Written task -
In full and unchanged, output the entries that follow.

Input material -
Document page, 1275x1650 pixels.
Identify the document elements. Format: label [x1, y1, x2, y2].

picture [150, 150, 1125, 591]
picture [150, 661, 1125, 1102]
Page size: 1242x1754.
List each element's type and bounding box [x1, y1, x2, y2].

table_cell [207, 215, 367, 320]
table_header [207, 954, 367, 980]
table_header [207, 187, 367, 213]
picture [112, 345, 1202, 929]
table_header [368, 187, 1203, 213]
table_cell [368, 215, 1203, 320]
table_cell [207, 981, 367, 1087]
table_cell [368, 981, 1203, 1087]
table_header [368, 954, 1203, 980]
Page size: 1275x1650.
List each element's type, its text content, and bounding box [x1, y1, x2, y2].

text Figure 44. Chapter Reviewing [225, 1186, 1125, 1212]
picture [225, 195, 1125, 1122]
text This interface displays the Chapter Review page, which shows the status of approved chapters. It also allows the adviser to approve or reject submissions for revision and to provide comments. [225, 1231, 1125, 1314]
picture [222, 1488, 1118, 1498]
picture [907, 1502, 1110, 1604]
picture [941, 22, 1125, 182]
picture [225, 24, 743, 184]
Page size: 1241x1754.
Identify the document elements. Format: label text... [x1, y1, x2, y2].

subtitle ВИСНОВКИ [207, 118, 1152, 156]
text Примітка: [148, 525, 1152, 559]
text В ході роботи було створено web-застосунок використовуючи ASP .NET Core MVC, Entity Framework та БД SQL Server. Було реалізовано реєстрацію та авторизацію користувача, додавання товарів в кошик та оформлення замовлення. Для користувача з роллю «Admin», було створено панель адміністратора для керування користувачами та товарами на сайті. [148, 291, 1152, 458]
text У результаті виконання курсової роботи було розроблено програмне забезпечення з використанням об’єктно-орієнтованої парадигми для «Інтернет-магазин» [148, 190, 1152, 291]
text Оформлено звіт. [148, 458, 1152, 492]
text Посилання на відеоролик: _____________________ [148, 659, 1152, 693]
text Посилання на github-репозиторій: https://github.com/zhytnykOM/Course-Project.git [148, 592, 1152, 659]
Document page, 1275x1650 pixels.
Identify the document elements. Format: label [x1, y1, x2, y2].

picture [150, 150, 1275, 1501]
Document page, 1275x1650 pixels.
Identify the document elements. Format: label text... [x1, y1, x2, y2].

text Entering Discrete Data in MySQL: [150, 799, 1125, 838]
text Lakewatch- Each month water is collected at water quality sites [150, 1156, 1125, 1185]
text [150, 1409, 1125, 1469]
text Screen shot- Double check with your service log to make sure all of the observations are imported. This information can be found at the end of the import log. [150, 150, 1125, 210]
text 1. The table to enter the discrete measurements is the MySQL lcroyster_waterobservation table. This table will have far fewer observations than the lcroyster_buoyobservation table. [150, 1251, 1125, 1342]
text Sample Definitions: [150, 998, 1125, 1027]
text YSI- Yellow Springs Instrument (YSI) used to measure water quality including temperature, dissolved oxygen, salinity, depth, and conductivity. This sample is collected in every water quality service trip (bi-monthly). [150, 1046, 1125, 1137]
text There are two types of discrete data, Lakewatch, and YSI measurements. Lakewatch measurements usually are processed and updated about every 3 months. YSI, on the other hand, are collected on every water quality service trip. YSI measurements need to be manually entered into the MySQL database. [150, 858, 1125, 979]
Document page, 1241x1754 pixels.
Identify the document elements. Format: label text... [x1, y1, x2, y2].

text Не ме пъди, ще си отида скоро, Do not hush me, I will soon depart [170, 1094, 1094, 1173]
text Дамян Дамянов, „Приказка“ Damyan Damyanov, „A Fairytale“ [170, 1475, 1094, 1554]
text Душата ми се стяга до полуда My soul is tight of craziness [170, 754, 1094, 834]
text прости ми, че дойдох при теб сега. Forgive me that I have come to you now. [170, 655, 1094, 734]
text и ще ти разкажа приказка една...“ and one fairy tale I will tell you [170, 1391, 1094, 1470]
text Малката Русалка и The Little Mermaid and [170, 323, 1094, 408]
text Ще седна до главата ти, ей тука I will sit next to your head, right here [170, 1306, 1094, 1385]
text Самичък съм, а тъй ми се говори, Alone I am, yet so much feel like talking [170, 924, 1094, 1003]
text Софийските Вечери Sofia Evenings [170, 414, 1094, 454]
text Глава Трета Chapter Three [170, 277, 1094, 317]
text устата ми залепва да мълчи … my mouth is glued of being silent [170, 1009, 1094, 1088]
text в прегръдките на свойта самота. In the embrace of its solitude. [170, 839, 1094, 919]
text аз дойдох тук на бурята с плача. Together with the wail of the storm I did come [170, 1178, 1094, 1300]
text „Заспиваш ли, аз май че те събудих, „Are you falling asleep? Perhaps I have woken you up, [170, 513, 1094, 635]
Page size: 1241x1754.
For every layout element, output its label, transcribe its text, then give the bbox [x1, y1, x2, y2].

Response for this exercise -
Document page, 1275x1650 pixels.
Identify the document elements. Format: label [x1, y1, x2, y2].

picture [150, 150, 1125, 591]
picture [150, 661, 1125, 1102]
Page size: 1242x1754.
List each element's type and bounding box [x1, y1, x2, y2].

table_cell [207, 215, 367, 320]
table_header [207, 954, 367, 980]
table_header [207, 187, 367, 213]
picture [112, 345, 1202, 929]
table_header [368, 187, 1203, 213]
table_cell [368, 215, 1203, 320]
table_cell [207, 981, 367, 1087]
table_cell [368, 981, 1203, 1087]
table_header [368, 954, 1203, 980]
Page size: 1275x1650.
List each element's type, its text content, and bounding box [x1, y1, x2, y2].

text Figure 44. Chapter Reviewing [225, 1186, 1125, 1212]
picture [225, 195, 1125, 1122]
text This interface displays the Chapter Review page, which shows the status of approved chapters. It also allows the adviser to approve or reject submissions for revision and to provide comments. [225, 1231, 1125, 1314]
picture [222, 1488, 1118, 1498]
picture [907, 1502, 1110, 1604]
picture [941, 22, 1125, 182]
picture [225, 24, 743, 184]
Page size: 1241x1754.
Identify the document elements. Format: label text... [x1, y1, x2, y2].

subtitle ВИСНОВКИ [207, 118, 1152, 156]
text Примітка: [148, 525, 1152, 559]
text В ході роботи було створено web-застосунок використовуючи ASP .NET Core MVC, Entity Framework та БД SQL Server. Було реалізовано реєстрацію та авторизацію користувача, додавання товарів в кошик та оформлення замовлення. Для користувача з роллю «Admin», було створено панель адміністратора для керування користувачами та товарами на сайті. [148, 291, 1152, 458]
text У результаті виконання курсової роботи було розроблено програмне забезпечення з використанням об’єктно-орієнтованої парадигми для «Інтернет-магазин» [148, 190, 1152, 291]
text Оформлено звіт. [148, 458, 1152, 492]
text Посилання на відеоролик: _____________________ [148, 659, 1152, 693]
text Посилання на github-репозиторій: https://github.com/zhytnykOM/Course-Project.git [148, 592, 1152, 659]
Document page, 1275x1650 pixels.
Identify the document elements. Format: label [x1, y1, x2, y2].

picture [150, 150, 1275, 1501]
Document page, 1275x1650 pixels.
Identify the document elements. Format: label text... [x1, y1, x2, y2].

text Entering Discrete Data in MySQL: [150, 799, 1125, 838]
text Lakewatch- Each month water is collected at water quality sites [150, 1156, 1125, 1185]
text [150, 1409, 1125, 1469]
text Screen shot- Double check with your service log to make sure all of the observations are imported. This information can be found at the end of the import log. [150, 150, 1125, 210]
text 1. The table to enter the discrete measurements is the MySQL lcroyster_waterobservation table. This table will have far fewer observations than the lcroyster_buoyobservation table. [150, 1251, 1125, 1342]
text Sample Definitions: [150, 998, 1125, 1027]
text YSI- Yellow Springs Instrument (YSI) used to measure water quality including temperature, dissolved oxygen, salinity, depth, and conductivity. This sample is collected in every water quality service trip (bi-monthly). [150, 1046, 1125, 1137]
text There are two types of discrete data, Lakewatch, and YSI measurements. Lakewatch measurements usually are processed and updated about every 3 months. YSI, on the other hand, are collected on every water quality service trip. YSI measurements need to be manually entered into the MySQL database. [150, 858, 1125, 979]
Document page, 1241x1754 pixels.
Identify the document elements. Format: label text... [x1, y1, x2, y2].

text Не ме пъди, ще си отида скоро, Do not hush me, I will soon depart [170, 1094, 1094, 1173]
text Дамян Дамянов, „Приказка“ Damyan Damyanov, „A Fairytale“ [170, 1475, 1094, 1554]
text Душата ми се стяга до полуда My soul is tight of craziness [170, 754, 1094, 834]
text прости ми, че дойдох при теб сега. Forgive me that I have come to you now. [170, 655, 1094, 734]
text и ще ти разкажа приказка една...“ and one fairy tale I will tell you [170, 1391, 1094, 1470]
text Малката Русалка и The Little Mermaid and [170, 323, 1094, 408]
text Ще седна до главата ти, ей тука I will sit next to your head, right here [170, 1306, 1094, 1385]
text Самичък съм, а тъй ми се говори, Alone I am, yet so much feel like talking [170, 924, 1094, 1003]
text Софийските Вечери Sofia Evenings [170, 414, 1094, 454]
text Глава Трета Chapter Three [170, 277, 1094, 317]
text устата ми залепва да мълчи … my mouth is glued of being silent [170, 1009, 1094, 1088]
text в прегръдките на свойта самота. In the embrace of its solitude. [170, 839, 1094, 919]
text аз дойдох тук на бурята с плача. Together with the wail of the storm I did come [170, 1178, 1094, 1300]
text „Заспиваш ли, аз май че те събудих, „Are you falling asleep? Perhaps I have woken you up, [170, 513, 1094, 635]
Page size: 1241x1754.
For every layout element, output its label, transcribe its text, then give the bbox [x1, y1, x2, y2].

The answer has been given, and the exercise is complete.